JIM.fr - Les pharmaciens britanniques entre déprime et colère | Co-creation in health | Scoop.it

Londres, le jeudi 11 février 2016 - « Vu de l’extérieur, mon rôle (de pharmacien) n’est perçu que comme celui d’un commerçant. Le sentiment général qui prévaut est donc que je ne suis là que pour commander des médicaments et les prendre sur une étagère avant de les mettre dans un sac joliment plié ». Ce plaidoyer teinté d’un brun d’amertume n’est pas tiré de la récente campagne de communication de l’Ordre national des pharmaciens (CNOP), mais des colonnes du quotidien national britannique The Guardian.
Intitulé « Les pharmaciens devraient être la figure de proue du système de santé, désormais nos emplois sont menacés », l’article est le témoignage désabusé d’un pharmacien d’officine anglais qui constate avec anxiété et colère la dégradation constante de l’image de sa profession au moment même où le système de soins public britannique, le National health service (NHS) a décidé de couper dans les crédits alloués aux pharmacies communautaires (en Grande-Bretagne, 13 000 pharmacies d’officines sont intégrées au NHS).

« Full time job »

A lire le compte-rendu de sa semaine type, on devine l’attachement de ce pharmacien à sa mission de santé publique: « Je contrôle légalement des centaines de prescriptions et cliniquement plus de 1 500 médicaments. Je vaccine contre la grippe, délivre des contraceptions d’urgence, examine les ordonnances et m’assure de la bonne observance des patients, tout comme je fournis un ensemble d’autres services que le NHS juge actuellement rentable ».

Debout « 10 heures par jour » derrière son comptoir, il jure qu’il a « perdu le décompte du nombre de fois où (on lui a) présenté une prescription erronée ou même dangereuse» et déclare qu’il a découvert « tellement d’erreurs issues des consultations » qu’il a fini par se demander « ce que les infirmières et médecins prescripteurs faisaient vraiment ».

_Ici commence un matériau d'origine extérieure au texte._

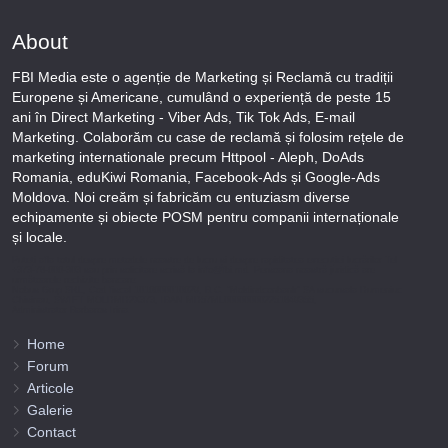
About
FBI Media este o agenție de Marketing și Reclamă cu tradiții
Europene și Americane, cumulând o experiență de peste 15
ani în Direct Marketing - Viber Ads, Tik Tok Ads, E-mail
Marketing. Colaborăm cu case de reclamă și folosim rețele de
marketing internationale precum Httpool - Aleph, DoAds
Romania, eduKiwi Romania, Facebook-Ads și Google-Ads
Moldova. Noi creăm și fabricăm cu entuziasm diverse
echipamente și obiecte POSM pentru companii internaționale
și locale.
Puteți afla totul despre metodele noastre de lucru și despre rapiditatea execuției lucrărilor Tel
+373-78-606-303 sau prin solicitare scrisă la info@fbi.md. Persoana noastră juridică are
următoarele rechizite bancare:
Nobus Grup SRL, Cod fiscal 1016600010629, B.C. “Moldindconbank” SA sucursala Dumeniuc
Chisinau, SWIFT MOLDMD2X373, IBAN MD57ML000000002251849355,
Administrator Barbaros Irina.
Home
Forum
Articole
Galerie
Contact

Coupe sombre dans les budgets

Malgré tout cela, personne ne semble se rendre compte que lui et ses collègues officinaux ont un « impact sur la prise en charge des patients ». Pire, les patients « s’en fichent » et « demandent un service instantané alors que cela ne les gêne pas d’attendre pour avoir un rendez-vous à l’hôpital ou chez les généraliste ». Pour enfoncer le clou, le gouvernement vient d’annoncer une coupe de 6 % dans le budget alloué aux pharmacies d’officine pour l’exercice  2016/2017. Ces 170 millions de livres sterling, soit plus de 215 millions d’euros représentent « un montant gigantesque qui devrait signifier l’arrêt de certains services (…), la fermeture d’officines, des pertes d’emploi et des baisses de salaire pour ceux qui restent ».

Le modèle de service de type « supermarché » vers lequel tend le gouvernement britannique pourrait donc voir s’accomplir cette « prophétie autoréalisatrice » qui relèguerait le pharmacien au rôle auquel beaucoup l’assimilent aujourd’hui, celui de «marchand de médicaments incapable de rendre les services qu’il rend aujourd’hui ». Une pétition contre cette mesure a, à ce jour, recueilli 40 000 signatures avec l’objectif des 100 000 pour déclencher un débat parlementaire.